_Problem to work on_: Rewrite the listing with every "chart" swapped for "graph" and nothing else changed, leaving out the pictures.

─── Supplied entries ───

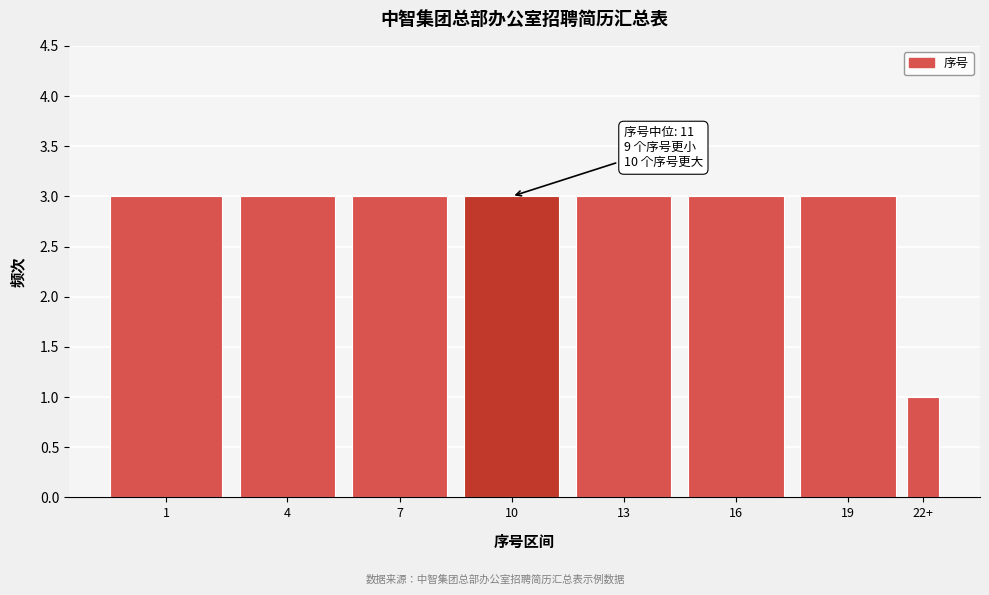

Reading left to right, transcribe all the data shown in this chart.

1=3	4=3	7=3	10=3	13=3	16=3	19=3	22+=1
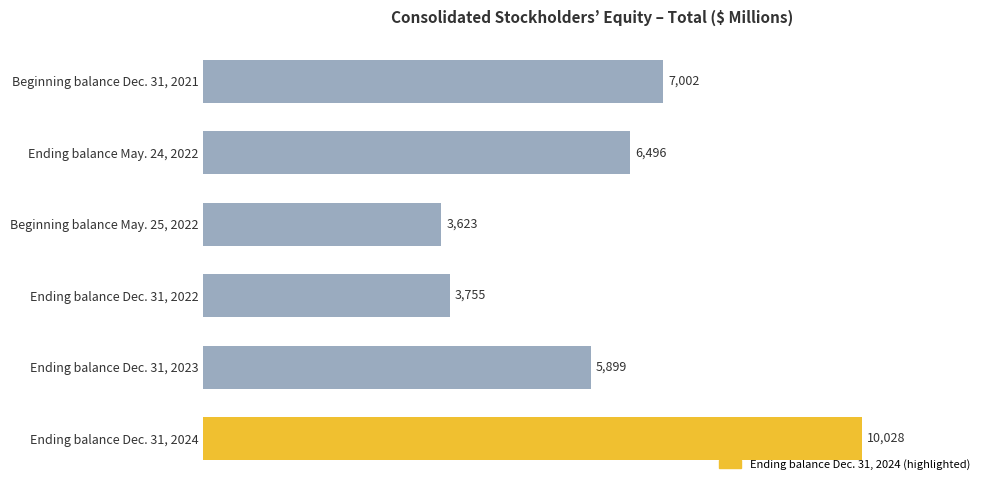

Count the number of data series in this chart.

1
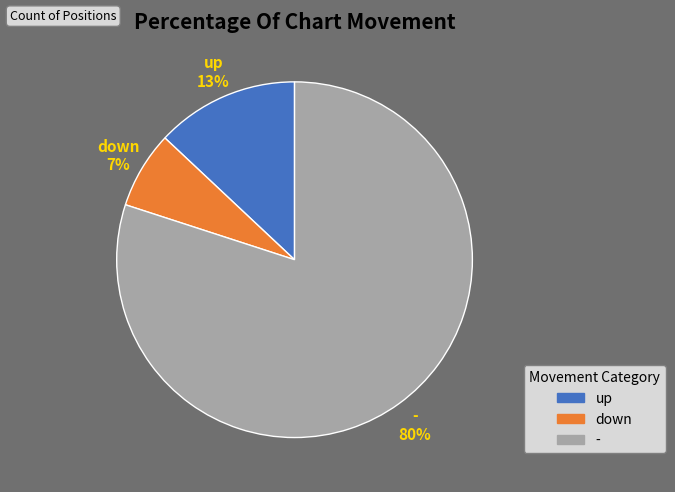

Does - account for over 50% of the chart?

Yes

───

_Task response_:
Reading left to right, transcribe all the data shown in this graph.

1=3	4=3	7=3	10=3	13=3	16=3	19=3	22+=1

Count the number of data series in this graph.

1

Does - account for over 50% of the graph?

Yes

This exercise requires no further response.